I'm very late to the homemade kale chip party. I've never been one to jump on the bandwagon, much preferring to walk to the beat of my own drum.
In this case, it was just plain silly behavior.
Truth is, will all my devotion to shopping locally and eating seasonally, kale was never a vegetable that evoked excitement. The pungent earthy taste is a slap in the tastebuds for first-time eaters, and then there's the worry of…um…how to put this politely on a food blog—well, the potty issue. Let's just say kale keeps you regular.
Sometime around the start of this year, a gorgeous bunch of lacinato kale caught my eye. It wasn't even at the farmers' market. It happened while strolling down the aisle of my neighborhood supermarket. Perhaps the deep green leaves seemed like a mirage in the midst of all the snow we were under during the month of January.
Maybe I just had cabin fever of the cooking variety and was ready to make a renegade purchase in exchange for the wanton pleasure of a leafy green. Whatever the calling, into my basket went a bunch of Lady Moon Farms lacinato kale. I gave myself a pep talk and rationalized that it was at least organic and grown on the east coast.
Sometimes my desire to do best for the planet and my local economy makes shopping for anything an agonizing experience. In the end, the kale won.

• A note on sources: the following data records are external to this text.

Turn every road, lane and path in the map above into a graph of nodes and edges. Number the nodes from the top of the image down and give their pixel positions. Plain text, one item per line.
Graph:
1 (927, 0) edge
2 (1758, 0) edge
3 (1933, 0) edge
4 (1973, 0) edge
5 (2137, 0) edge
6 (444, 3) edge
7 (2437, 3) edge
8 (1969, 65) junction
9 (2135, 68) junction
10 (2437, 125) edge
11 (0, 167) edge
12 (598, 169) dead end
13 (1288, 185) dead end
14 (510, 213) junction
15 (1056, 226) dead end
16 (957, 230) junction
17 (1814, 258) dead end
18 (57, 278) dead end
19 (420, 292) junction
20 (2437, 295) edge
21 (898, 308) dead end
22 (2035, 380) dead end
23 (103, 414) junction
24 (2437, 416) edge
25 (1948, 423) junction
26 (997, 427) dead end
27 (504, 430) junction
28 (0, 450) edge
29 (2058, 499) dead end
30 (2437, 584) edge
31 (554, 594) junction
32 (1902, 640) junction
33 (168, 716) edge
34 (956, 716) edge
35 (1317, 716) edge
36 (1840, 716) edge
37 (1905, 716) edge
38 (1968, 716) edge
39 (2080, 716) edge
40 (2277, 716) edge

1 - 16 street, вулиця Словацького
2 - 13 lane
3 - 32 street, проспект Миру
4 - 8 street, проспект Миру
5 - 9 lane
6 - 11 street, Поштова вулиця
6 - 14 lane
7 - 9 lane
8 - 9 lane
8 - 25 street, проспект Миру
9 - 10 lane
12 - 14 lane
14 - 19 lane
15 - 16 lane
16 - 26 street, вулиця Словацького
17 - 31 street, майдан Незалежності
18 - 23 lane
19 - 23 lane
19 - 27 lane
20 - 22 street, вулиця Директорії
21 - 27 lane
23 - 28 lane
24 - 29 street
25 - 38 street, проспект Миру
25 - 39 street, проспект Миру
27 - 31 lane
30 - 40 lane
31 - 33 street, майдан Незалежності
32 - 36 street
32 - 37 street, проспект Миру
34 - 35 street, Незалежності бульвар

The first bunch never even came close to becoming chips. I'd decided to make my own riff on a Caesar salad, mixing up a lemony-Parmesan dressing. I've since fallen hard, and have no self-restraint. This salad, and variations of it, have become a regular on my plate almost every day.

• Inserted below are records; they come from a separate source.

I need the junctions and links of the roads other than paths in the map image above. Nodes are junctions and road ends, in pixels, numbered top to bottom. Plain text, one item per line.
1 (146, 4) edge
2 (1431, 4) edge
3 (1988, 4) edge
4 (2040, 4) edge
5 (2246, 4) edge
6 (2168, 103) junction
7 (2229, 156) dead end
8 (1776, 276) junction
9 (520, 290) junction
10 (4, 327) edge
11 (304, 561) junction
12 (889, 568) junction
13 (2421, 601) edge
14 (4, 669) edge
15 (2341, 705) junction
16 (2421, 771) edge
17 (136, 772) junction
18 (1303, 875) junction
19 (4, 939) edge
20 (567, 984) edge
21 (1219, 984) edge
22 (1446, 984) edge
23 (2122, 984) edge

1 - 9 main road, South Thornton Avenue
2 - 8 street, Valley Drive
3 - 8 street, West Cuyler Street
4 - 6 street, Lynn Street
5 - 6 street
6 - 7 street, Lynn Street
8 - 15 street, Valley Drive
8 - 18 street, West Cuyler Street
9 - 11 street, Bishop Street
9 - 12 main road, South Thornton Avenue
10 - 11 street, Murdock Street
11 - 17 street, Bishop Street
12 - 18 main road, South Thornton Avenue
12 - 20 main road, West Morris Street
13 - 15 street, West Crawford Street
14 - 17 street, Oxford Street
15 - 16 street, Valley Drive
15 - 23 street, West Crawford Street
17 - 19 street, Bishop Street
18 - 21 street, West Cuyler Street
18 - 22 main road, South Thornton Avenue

The Mr. was a tougher sell. I'll admit raw kale can take some getting used to. In the beginning this was a love we didn't share. While I'm sure we could've easily gone our separate ways on this particular ingredient, I was determined to show him, somewhere, down deep, he had a love for kale as much as I did.

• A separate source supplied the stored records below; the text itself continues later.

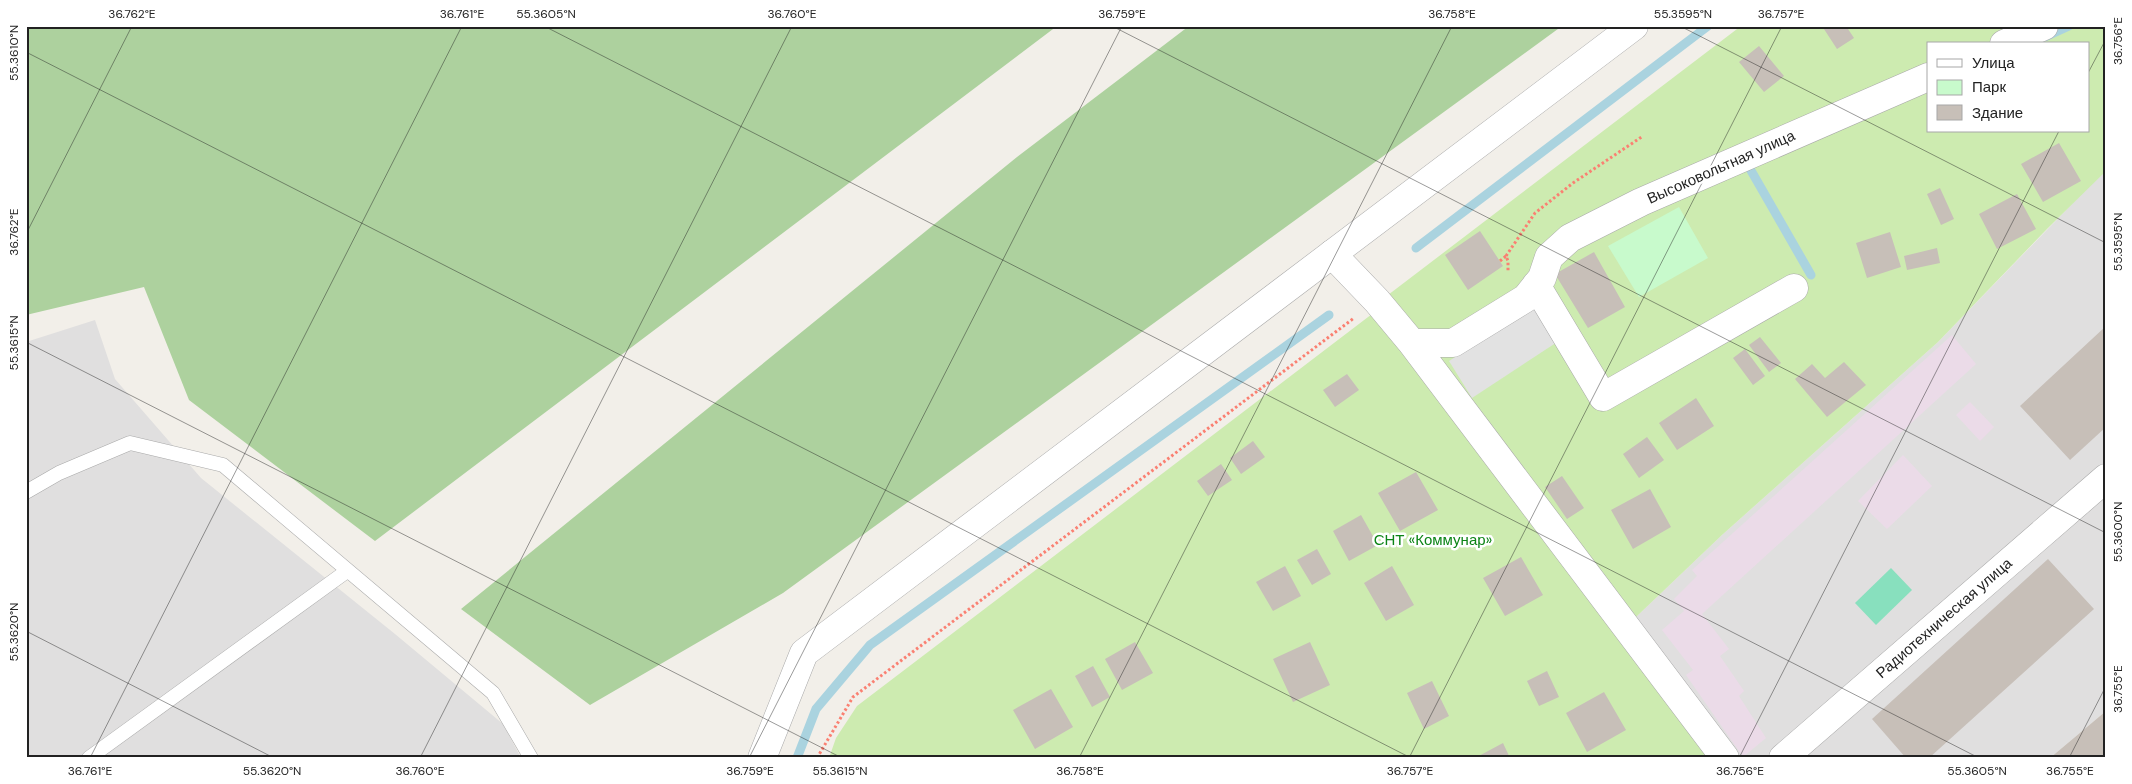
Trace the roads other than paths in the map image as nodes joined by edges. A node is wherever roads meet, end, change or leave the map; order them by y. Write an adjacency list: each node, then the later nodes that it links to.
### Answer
1 (1634, 26): 5 (street)
2 (2044, 26): 3 (street)
3 (2008, 42)
4 (1927, 77): 6 (street, Высоковольтная улица)
5 (1332, 254): 8 (street); 14 (street)
6 (1536, 285): 7 (street); 8 (street, Высоковольтная улица)
7 (1794, 288)
8 (1412, 343): 15 (street)
9 (2106, 478): 16 (street, Радиотехническая улица)
10 (26, 492): 11 (lane)
11 (347, 570): 12 (lane); 13 (lane)
12 (89, 758)
13 (531, 758)
14 (762, 758)
15 (1725, 758)
16 (1783, 758)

Salty, spicy and crispy are three things the Mr. cannot resist. So kale chips soon found their way to the top my priorities. Many recipes call for baking them at 300ºF for as long as 30 minutes, sometimes more. I understand the low and slow method when dehydrating, but for this ingredient it struck me as odd since like many leafy greens, kale has a high water content. A blast of of high heat seemed a more suitable choice, so I cranked the oven to 400ºF.
The spice blend was a shake of this and pinch of that, which included Ray Bradley's paprika, cumin and sea salt. You can certainly add the leaves to a bag to coat them with olive oil, but I like getting more intimate with my kale. Only a quick massage of them in a bowl with a drizzle will do. You can choose whatever vegetable foreplay floats your boat.
Now that I had the Mr. in my kale-loving camp, it was time to convert the kids. I baked up a sweet version, seasoned with cinnamon and sugar, convinced they'd be begging me for seconds.
No such luck.
Turns out Virginia loves her kale just like mama. Isabella can barely stand to look at it.
As for the Mr., now he has two favorite kale recipes—one savory and one sweet.
Sweet Cinnamon Kale Chips
serves 1 to 2
One bunch of lacinato kale, ribs removed and torn into large pieces
1 teaspoon extra virgin olive oil
1 tablespoon natural cane sugar
1/2 teaspoon ground cinnamon
Preheat oven to 400ºF. Line two rimmed baking sheets with silicon liners or parchment paper. Toss all the ingredients in a deep bowl until well coated. Spread the kale pieces in a single layer onto the prepared baking sheets.
Bake 9 to 11 minutes, rotating sheets halfway through, until crisp. Remove from oven and let rest 10 to 15 minutes, then transfer to a bowl and enjoy. These are best eaten the day they’re made.